Qantas’ head of domestic operations Andrew David said outsourcing ground handling jobs at the country’s biggest airports would save an estimated A$100 million each year in operating costs.
“It would match our ground handling services with fluctuating levels of demand,” David told reporters at a briefing. “We know an external party can turn our aircraft at 40% lower cost than we can using our resources.”
It would also allow the airline to avoid investing A$100 million in equipment like tugs and bag loaders over the next five years by outsourcing the work to a specialist ground handler, Gareth Evans, Chief Executive of Jetstar, Qantas’ budget arm, said.
The executives did not name the firms that could be involved in the outsourcing, but major ground handlers in Australia include dnata, Swissport and Menzies Aviation.

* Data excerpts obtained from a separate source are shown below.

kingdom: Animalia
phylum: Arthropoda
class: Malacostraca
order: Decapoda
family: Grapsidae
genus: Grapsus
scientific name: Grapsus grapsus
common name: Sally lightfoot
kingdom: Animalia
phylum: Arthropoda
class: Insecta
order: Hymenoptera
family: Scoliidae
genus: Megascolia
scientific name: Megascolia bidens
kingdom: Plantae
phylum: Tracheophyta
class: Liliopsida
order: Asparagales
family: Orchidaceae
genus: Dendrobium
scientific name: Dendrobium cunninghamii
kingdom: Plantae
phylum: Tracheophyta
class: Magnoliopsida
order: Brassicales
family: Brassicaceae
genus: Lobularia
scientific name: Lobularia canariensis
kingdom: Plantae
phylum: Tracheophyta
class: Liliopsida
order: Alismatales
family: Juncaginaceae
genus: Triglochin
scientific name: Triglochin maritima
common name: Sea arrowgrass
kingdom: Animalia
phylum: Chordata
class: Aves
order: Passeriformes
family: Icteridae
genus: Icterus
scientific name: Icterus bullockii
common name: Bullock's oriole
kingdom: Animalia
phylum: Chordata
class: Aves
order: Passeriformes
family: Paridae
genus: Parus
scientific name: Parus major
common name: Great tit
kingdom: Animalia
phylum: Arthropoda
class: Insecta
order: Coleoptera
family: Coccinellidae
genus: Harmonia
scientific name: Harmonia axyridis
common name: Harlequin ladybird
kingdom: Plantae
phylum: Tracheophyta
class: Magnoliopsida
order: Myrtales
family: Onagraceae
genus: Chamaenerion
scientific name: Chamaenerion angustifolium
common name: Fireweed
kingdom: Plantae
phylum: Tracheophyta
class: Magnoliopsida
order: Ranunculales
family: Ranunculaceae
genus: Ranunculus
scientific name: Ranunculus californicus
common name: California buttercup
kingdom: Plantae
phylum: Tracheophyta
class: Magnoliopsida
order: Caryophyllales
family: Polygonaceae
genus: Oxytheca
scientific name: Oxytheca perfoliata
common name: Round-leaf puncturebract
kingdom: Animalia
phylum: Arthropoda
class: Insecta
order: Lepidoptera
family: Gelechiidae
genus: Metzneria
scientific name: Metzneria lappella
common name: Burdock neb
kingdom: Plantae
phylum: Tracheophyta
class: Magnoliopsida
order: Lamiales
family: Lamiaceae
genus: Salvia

Qantas shares were up 1.7% on Tuesday afternoon, compared with a 0.2% rise in the broader market .
As part of a union agreement, Qantas said it would also have to offer the opportunity for the 2,000 ground handlers at its main brand to bid for the work, though it will not have to do so at Jetstar.
The airline said it would complete its review over the next few months. Most of its ground handling employees have been stood down from work for months and are receiving government aid due to the decline in travel demand.
Transport Workers’ Union National Secretary Michael Kaine, whose union represents the ground handlers, said in a statement the announcement of job losses was “utterly devastating”.